> What you should do: Can you write out, word for word, the part of the passage about the preschool's food-allergy policy starting with "In my food-allergy" and going on through "community would embrace."?

> Passage provided:
▶

Around the same time, I had lunch with Jim Clay, the director of the preschool my children attended, School for Friends. It is a school that not only embraces diversity, but welcomes every aspect of a new family or challenging situation as an opportunity for everyone to learn, to deepen their understanding of their role in the community.
In my food-allergy (FA) support group, I’ve read many stories of schools which exclude FA kids — either by not admitting them, by outright telling parents that they cannot guarantee an FA child’s safety, or by refusing to accommodate a family’s requests for safety measures. Jim took the opposite tack. As soon as he found out that my son had FA, he called a meeting of all the teachers and we conducted in-depth training on not only the safety issues, but the social issues of FA. He then publicized the new policies to all parents, letting it be known that FA was something we as a school community would embrace.
Most parents followed the new rules without complaint. A handful did not. They complained. They asked why they couldn’t bring XYZ food. Jim was unswerving, as were the teachers. And I felt their embrace. I tasted what it would be like to live in a world where differences were celebrated. I now had a mental model for a school environment that was truly safe, that truly had my child’s — every child’s — best interests at heart. It strengthened my resolve when I later encountered school administrators and teachers who did not know how to create such an environment. I could tell them what it looked like, how we could achieve it, because I had seen it, not just in my minds-eye, but in practice, under Jim’s leadership.
Over lunch that long-ago day, I asked Jim how he maintained his optimism, his resolve to create a school environment that was a reflection of his vision for a better world. We had been talking about parents who were resisting the FA policies, but they were just that week’s examples of people who railed against some policy or change. After 20 years, Jim had seen it all, or so it seemed to me. His answer sticks with me to this day: You just have to keep shining a light on the path. Everyone comes to it eventually.

◀

> Provided data:
▶

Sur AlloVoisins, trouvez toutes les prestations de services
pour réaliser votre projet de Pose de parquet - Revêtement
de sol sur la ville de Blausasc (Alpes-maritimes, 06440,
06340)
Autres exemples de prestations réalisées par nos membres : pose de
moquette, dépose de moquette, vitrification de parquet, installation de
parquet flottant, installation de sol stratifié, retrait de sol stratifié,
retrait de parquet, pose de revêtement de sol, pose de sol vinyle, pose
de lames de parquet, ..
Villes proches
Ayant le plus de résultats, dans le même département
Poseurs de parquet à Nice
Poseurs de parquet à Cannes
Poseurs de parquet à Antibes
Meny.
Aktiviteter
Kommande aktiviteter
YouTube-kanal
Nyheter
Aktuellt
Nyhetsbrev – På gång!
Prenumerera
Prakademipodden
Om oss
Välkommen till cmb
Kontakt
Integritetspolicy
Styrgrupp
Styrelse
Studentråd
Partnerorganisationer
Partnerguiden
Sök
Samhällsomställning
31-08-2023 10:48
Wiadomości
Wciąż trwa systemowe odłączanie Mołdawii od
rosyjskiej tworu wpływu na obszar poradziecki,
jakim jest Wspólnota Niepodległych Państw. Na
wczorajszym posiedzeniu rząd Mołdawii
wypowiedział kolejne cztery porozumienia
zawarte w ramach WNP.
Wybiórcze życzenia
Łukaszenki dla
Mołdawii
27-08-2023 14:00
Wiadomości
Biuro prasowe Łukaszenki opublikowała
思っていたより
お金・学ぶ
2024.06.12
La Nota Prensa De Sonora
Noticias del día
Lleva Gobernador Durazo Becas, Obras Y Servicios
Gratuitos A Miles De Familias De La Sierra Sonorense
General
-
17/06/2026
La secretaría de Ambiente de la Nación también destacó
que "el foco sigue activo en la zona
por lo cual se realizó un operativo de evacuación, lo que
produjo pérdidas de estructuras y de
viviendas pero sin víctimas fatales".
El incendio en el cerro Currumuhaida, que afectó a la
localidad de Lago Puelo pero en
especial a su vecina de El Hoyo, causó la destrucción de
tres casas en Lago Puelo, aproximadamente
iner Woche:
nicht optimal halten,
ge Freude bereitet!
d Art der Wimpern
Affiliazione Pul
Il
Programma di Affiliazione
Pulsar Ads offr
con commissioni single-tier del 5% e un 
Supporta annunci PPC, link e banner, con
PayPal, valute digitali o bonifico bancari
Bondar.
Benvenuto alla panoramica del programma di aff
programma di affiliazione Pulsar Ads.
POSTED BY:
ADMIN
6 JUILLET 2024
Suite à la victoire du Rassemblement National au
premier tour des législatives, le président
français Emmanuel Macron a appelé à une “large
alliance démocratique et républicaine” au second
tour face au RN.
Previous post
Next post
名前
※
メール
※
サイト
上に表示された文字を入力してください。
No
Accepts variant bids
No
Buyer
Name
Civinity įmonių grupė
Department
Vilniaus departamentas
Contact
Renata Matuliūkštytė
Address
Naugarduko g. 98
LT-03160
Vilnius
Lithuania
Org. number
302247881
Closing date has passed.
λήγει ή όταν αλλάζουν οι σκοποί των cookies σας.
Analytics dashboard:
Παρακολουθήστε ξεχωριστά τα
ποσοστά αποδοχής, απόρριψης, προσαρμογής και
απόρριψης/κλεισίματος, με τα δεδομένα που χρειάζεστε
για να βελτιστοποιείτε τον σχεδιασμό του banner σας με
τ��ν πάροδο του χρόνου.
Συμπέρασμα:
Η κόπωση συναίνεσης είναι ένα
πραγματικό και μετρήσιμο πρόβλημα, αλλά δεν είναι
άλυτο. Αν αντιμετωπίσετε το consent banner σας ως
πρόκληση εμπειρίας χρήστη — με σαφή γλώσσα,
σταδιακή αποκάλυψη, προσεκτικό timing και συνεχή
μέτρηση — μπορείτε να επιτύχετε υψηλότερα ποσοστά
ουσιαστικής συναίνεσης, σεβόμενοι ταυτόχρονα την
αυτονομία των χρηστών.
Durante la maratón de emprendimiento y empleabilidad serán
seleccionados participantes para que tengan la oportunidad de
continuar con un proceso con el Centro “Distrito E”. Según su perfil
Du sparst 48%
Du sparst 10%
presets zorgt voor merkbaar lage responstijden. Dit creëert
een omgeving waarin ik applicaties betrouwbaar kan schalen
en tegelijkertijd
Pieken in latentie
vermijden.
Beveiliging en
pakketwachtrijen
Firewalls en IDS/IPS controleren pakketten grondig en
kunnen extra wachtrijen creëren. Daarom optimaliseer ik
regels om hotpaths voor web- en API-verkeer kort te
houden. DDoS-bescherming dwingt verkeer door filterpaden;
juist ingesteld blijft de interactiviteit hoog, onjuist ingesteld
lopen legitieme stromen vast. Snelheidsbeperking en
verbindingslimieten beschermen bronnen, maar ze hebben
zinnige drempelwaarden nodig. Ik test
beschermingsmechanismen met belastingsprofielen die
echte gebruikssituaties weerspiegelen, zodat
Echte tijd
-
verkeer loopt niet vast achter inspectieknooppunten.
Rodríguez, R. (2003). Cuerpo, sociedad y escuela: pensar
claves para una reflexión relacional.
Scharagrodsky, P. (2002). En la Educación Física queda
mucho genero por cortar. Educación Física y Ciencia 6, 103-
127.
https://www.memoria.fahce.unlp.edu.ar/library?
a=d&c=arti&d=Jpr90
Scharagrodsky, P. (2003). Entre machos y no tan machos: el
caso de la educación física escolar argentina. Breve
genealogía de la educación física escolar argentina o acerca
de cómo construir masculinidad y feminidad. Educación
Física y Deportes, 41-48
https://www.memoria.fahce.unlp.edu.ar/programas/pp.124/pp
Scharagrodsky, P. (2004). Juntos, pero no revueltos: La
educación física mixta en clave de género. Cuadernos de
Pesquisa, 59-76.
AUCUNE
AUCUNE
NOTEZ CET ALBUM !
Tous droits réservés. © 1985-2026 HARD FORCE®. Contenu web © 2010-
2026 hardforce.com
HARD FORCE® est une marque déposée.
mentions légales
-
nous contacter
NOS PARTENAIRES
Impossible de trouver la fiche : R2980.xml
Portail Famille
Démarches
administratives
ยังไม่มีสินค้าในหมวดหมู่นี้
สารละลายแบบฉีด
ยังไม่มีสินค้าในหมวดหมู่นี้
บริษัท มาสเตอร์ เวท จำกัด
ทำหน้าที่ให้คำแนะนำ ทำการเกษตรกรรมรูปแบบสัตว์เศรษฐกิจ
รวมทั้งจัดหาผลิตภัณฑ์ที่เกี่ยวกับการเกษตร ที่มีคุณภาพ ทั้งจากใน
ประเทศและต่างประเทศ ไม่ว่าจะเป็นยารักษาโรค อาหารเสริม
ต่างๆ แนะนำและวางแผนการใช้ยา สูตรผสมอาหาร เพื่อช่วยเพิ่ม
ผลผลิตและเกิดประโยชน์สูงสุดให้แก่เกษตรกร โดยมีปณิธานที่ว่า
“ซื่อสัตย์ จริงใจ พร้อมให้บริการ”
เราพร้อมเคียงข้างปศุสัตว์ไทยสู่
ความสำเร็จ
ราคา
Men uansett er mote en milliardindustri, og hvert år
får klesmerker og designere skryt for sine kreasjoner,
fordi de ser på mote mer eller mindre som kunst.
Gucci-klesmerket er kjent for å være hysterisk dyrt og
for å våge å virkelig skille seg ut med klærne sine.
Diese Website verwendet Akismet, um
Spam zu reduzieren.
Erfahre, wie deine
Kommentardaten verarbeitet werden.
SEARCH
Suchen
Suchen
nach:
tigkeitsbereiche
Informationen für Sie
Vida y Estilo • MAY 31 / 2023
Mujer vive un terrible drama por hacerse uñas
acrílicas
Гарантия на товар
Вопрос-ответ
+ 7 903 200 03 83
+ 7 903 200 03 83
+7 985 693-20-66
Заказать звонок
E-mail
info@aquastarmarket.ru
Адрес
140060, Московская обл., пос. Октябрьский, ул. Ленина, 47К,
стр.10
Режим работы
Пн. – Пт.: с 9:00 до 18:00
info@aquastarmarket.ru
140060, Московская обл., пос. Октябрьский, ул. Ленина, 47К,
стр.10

◀

> Response box:
In my food-allergy (FA) support group, I’ve read many stories of schools which exclude FA kids — either by not admitting them, by outright telling parents that they cannot guarantee an FA child’s safety, or by refusing to accommodate a family’s requests for safety measures. Jim took the opposite tack. As soon as he found out that my son had FA, he called a meeting of all the teachers and we conducted in-depth training on not only the safety issues, but the social issues of FA. He then publicized the new policies to all parents, letting it be known that FA was something we as a school community would embrace.